No, not that “F” word. The word I’m talking about is “feminist” — as in, I am a feminist. And until my very first experience communicating on the Internet I did not know that anyone other then a troglodyte would jeer me for saying that. I got my education about it on Brin-L, aka the Brin list, a science fiction discussion list that in my opinion is one of the best places to be on the net. But I digress.
On Brin-L I first encountered otherwise intelligent men who paled at the mention of the “F” word. So far as they were concerned, only ugly, hairy man-haters became feminists. (Since we didn’t post photos they had no way to know that I am, in fact, ugly and hairy.) We had many spirited discussions, and I think we understood each other. And I learned that feminism had fallen out of fashion.
So herein, I explain why the events of my life created in me a radicalism that includes that most radical of beliefs: Feminism, a belief in the social, political, and economic equality of the sexes. (Go ahead and look it up.)
I was born in 1953, which means that when I was old enough to get a job — and all teenagers got jobs in those days since we all had to work like dogs and didn’t have it easy like today’s teens — the employment opportunities were scarce. There was a recession going on. Looking at the Help Wanted ads was depressing. I can see it now: four pages, divided into “Help Wanted Male,” and “Help Wanted Female.”
No, I kid not. In those days even the fast food places divided their job offers by gender. The boys got to be short order cooks, and the girls made due with waitressing and cash register work. Naturally, the boys were paid more, since everyone knows that flipping hamburgers is harder than facing customers. And anyway, girls are needed on those cash registers, where they are more available to the dirty old middle-aged men who want to make complete jerks out of themselves by coming on to girls young enough to be their daugters.
Can you guess what my first job was?
It wasn’t bad enough that I had to deal with lechers. I also worked for a boss who thought it was witty to announce publicly and loudy, each time I entered his presence, “Vera doesn’t want to tell me her bust size!” I was shy, soft-spoken, and embarrassed to death every time he made this announcement. But there wasn’t a thing I could do about it, because in those days people thought these things were all in good fun and girls should be clever enough to handle it.
I eventually got other, better jobs. For instance, the summer between my junior and senior years of college, I was selected to be an intern in the office of an actual Member Of Congress. This was thrilling; I was a political science major and internships were few and far between. I was not so thrilled when I was assigned the job of answering constituents’ letters. The division of labor made sense to the congressman’s office manager: female interns responded to constituents; male interns attended committee hearings and took notes so they could report back to the congressman (whom I rarely saw) and fill him in on current events.
I understood the office manager’s philosophy better after the day he locked me in a closet and yelled “I’m not letting her out until she agrees to show her legs!” And when he accused me of penis envy (yes, he actually used that expression) because I objected to his behavior. This time I didn’t put up with it; I quit. I would have preferred getting a new assignment, or getting help from the head of the intern program in dealing with the sexual harrassment, but these were still the old days. My only recourse was to give up the “great opportunity” that I had been so thrilled about.

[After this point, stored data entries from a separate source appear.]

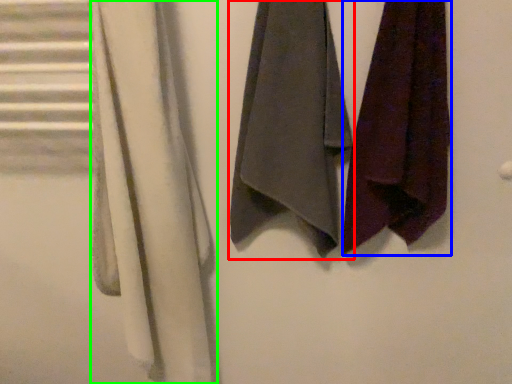
Question: Which is nearer to the towel (highlighted by a red box)? towel (highlighted by a blue box) or cloth (highlighted by a green box).

Choices:
 (A) towel
 (B) cloth

Answer: (A)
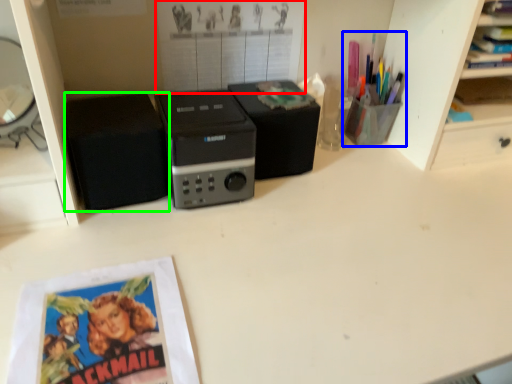
Question: Which object is the farthest from poster page (highlighted by a red box)? Choose among these: stationery (highlighted by a blue box) or speaker (highlighted by a green box).

Choices:
 (A) stationery
 (B) speaker

Answer: (A)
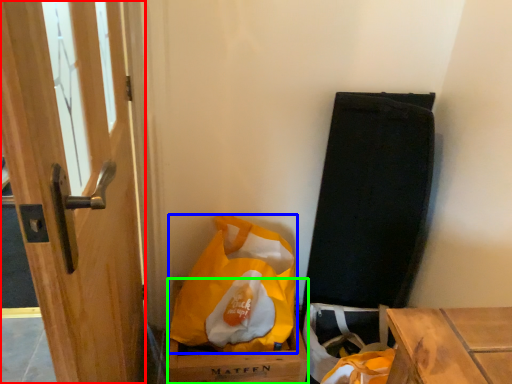
Question: Based on their relative distances, which object is nearer to door (highlighted by a red box)? Choose from plastic bag (highlighted by a blue box) and cardboard box (highlighted by a green box).

Choices:
 (A) plastic bag
 (B) cardboard box

Answer: (A)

Such growth experiences were not limited to places of employment. As a member of the first cohort of women admitted to the Yale doctoral program in political science, I was treated to this comment by one of the male graduate students (who we later nicknamed “little nose”): “Oh, you must be one of the women they had to admit to avoid being sued.” I was about a million times smarter than that guy, but I didn’t know it at the time. I was intimidated, which I guess is what he intended, though later I got really mad. And I didn’t finish the program, but neither did most of the women. In fact, I think of our cohort only one went on to actually finish the PhD. (Most switched to other graduate programs; I was seduced away by a little thing called the personal computer.) Looking back, I realize that most of us women didn’t have faculty mentors — a must-have for a doctoral student. The all-male faculty just didn’t know how to “relate” to female students, and we were like fish out of water.
Now, I wouldn’t want anyone to think that my life has been one sexist encounter after another. I have had many great jobs working with people who are truly amazing. And the experiences have gotten better and better: I am more comfortable at my current position at Flock than I’ve ever been. Things have definitely changed. For the better.
But I want these new people with whom I work to understand where I’m coming from (to use an old California expression). I want to explain myself and other women my age, especially ones who have worked in male-dominated professions, who are radically, defiantly feminists, even when people laugh or call us ugly and hairy, or shrill and obnoxious, or whatever the latest stereotype is. When we encounter people who think feminism is a dirty word, or (worse) young women who scoff at the women’s movement and find it irrelevant, we’re likely to get our backs up.
So that’s it. Frankly, I don’t see how I could have NOT become a feminist. And if I’m a little sensitive on the subject, well, I guess folks will just have to love me for what I am — an old-style, second-wave feminist.